Cela ne signifie pas que Quartet est un drama sérieux voire rébarbatif, et sombre. Tout le contraire, en fait. La série s’appuie en grande partie sur l’inoffensivité des interactions quotidiennes de Maki, Beppu, Suzume et Iemori, dans la maison de Karuizawa (dont je n’ai pas peur de dire qu’elle est un personnage à elle seule tant son univers chromatique et son agencement sont uniques à la télévision japonaise). Les dialogues de Quartet, entre autres parce qu’ils sont finement écrits et constituent la moelle épinière de la série, sont donc incroyablement légers, et souvent même hilarants. Parfois je me suis surprise à penser à du Seinfeld, ce qui dans le contexte, vous me l’accorderez, est inattendu. Si vous en doutez, regardez donc cette fameuse discussion sur le poulet frit, pendant laquelle les personnages ont un débat de fond de plusieurs minutes sur « faut-il ou non arroser le poulet frit de jus de citron ». C’est absurde, légèrement surréel, et hypnotisant ! Me voilà alors à rire à gorge déployée devant la finesse de certaines interactions, des piques, et du jeu de certains acteurs qui brillent encore plus dans ces situations (mais en même temps je sais depuis Dakara Kouya qu’Issei Takahashi est un génie sous-estimé aux multiples talents).

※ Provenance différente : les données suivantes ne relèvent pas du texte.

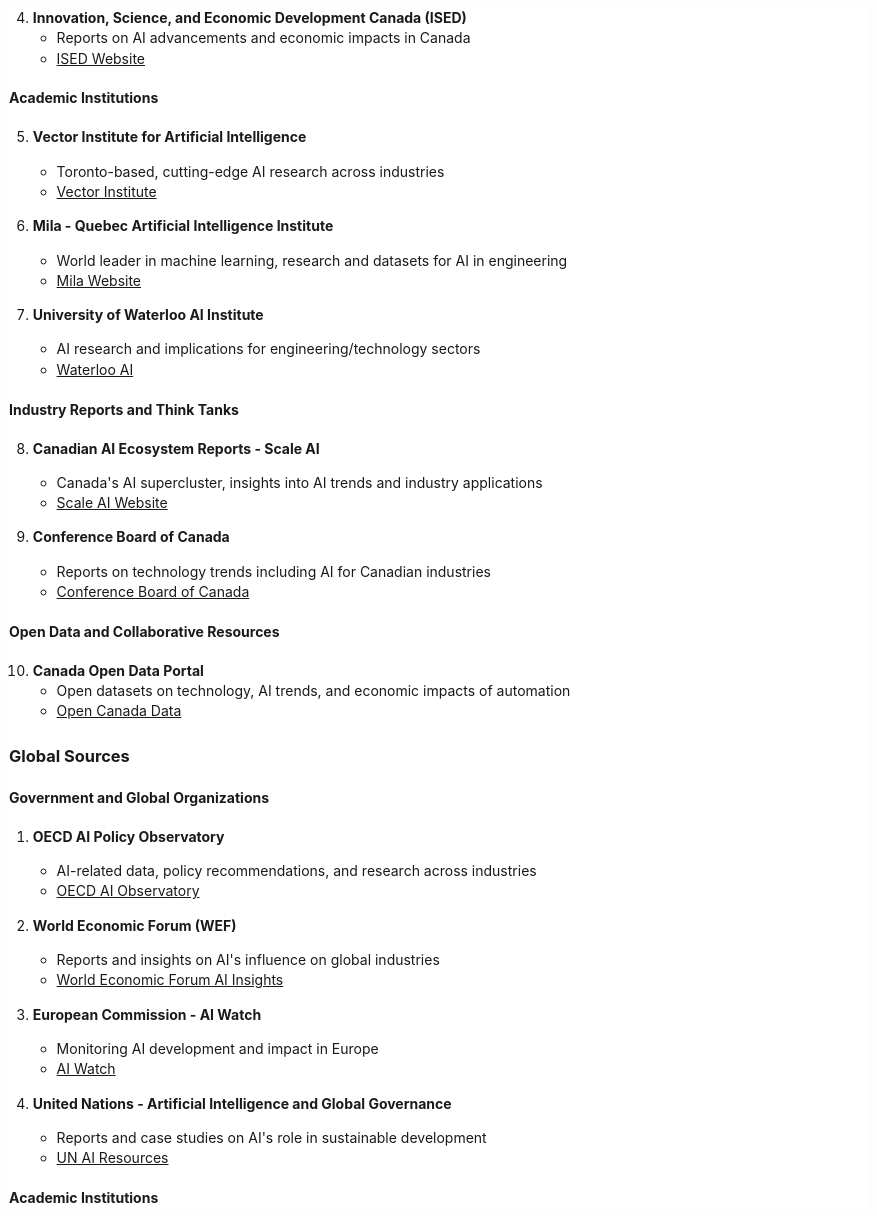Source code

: 4. **Innovation, Science, and Economic Development Canada (ISED)**
   - Reports on AI advancements and economic impacts in Canada
   - [ISED Website](https://www.ic.gc.ca/)

#### Academic Institutions

5. **Vector Institute for Artificial Intelligence**
   - Toronto-based, cutting-edge AI research across industries
   - [Vector Institute](https://vectorinstitute.ai/)

6. **Mila - Quebec Artificial Intelligence Institute**
   - World leader in machine learning, research and datasets for AI in engineering
   - [Mila Website](https://mila.quebec/)

7. **University of Waterloo AI Institute**
   - AI research and implications for engineering/technology sectors
   - [Waterloo AI](https://uwaterloo.ca/artificial-intelligence-institute/)

#### Industry Reports and Think Tanks

8. **Canadian AI Ecosystem Reports - Scale AI**
   - Canada's AI supercluster, insights into AI trends and industry applications
   - [Scale AI Website](https://www.scaleai.ca/)

9. **Conference Board of Canada**
   - Reports on technology trends including AI for Canadian industries
   - [Conference Board of Canada](https://www.conferenceboard.ca/)

#### Open Data and Collaborative Resources

10. **Canada Open Data Portal**
    - Open datasets on technology, AI trends, and economic impacts of automation
    - [Open Canada Data](https://open.canada.ca/)

### Global Sources

#### Government and Global Organizations

1. **OECD AI Policy Observatory**
   - AI-related data, policy recommendations, and research across industries
   - [OECD AI Observatory](https://oecd.ai/)

2. **World Economic Forum (WEF)**
   - Reports and insights on AI's influence on global industries
   - [World Economic Forum AI Insights](https://www.weforum.org/)

3. **European Commission - AI Watch**
   - Monitoring AI development and impact in Europe
   - [AI Watch](https://ai-watch.ec.europa.eu/)

4. **United Nations - Artificial Intelligence and Global Governance**
   - Reports and case studies on AI's role in sustainable development
   - [UN AI Resources](https://www.un.org/)

#### Academic Institutions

Plus tard ça m’est arrivé avec l’histoire du thé de maïs, aussi. Et si ça fonctionne aussi bien, c’est parce que ces fulgurances comiques sont écrites comme de la comédie, mais interprétées de façon totalement sobre. Dans cette façon de rendre banales les choses les plus décalées, Quartet est vraiment appréciable, et à mille lieues des standards habituels de la comédie télévisée nippone.
Je pourrais encore vous parler de Quartet pendant des heures. Vous parler de l’impression étrange qu’elle distille, en fin d’épisode, lorsqu’elle rejoue la scène de la rencontre impromptue du quatuor. Vous dire que son générique est interprété par… le quartet Doughnuts Hole, c’est-à-dire les quatre acteurs, dans leur propre rôle (ce générique est d’ailleurs tout simplement un clip musical ; ce n’est pas étonnant quand on se rappelle que Takako Matsu a une longue carrière de chanteuse derrière elle… so meta !). Vous dire combien j’adore l’univers à la fois coloré et dérangeant de cette maison. Vous faire remarquer que le scénariste n’est nul autre que Yuuji Sakamoto, auquel on doit déjà Mother, Woman et Mondai no Aru Restaurant, ce qui dans le fond est tout ce que vous avez besoin de savoir pour vous ruer sur la série !
Mais à un moment il faut bien que je vous lâche la jambe, ne serait-ce que pour que vous alliez juger par vous-même de l’étrangeté de Quartet. C’est un ordre.
Moi qui déplore de ne pas prendre assez le temps de te lire et encore moins de commenter tes articles jdrama, je suis contente de ne pas avoir loupé ce billet ! C’est le drama qui me tente le plus cette saison, et tu confirmes que le scénariste est au meilleur de sa forme ! Comme j’ai adoré le générique de Saikou no rikon, j’ai hâte de voir celui-ci vu ce que tu en dis ! Je ne sais pas si je vais me lancer bientôt ou si je déciderai de voir d’abord sans plus tarder Woman ou Mondai no aru restaurant 🙂
En plus la chanson du générique est écrite par Shiina Ringo ! C’est marrant parce que j’avais oublié avoir lu cette info, et après avoir fini l’épisode je me retrouve avec STEM (Kuuki) en tête, et je comprends pas pourquoi… jusqu’à ce que je fouille pour trouver le PV de la chanson des Doughnuts Hole et sois rappelée à la réalité 😉 En tant qu’amatrice de Jmusic, je suis enchantée. Déçue de ne pas trouver trace d’un véritable PV ou d’une commercialisation de single, mais enchantée.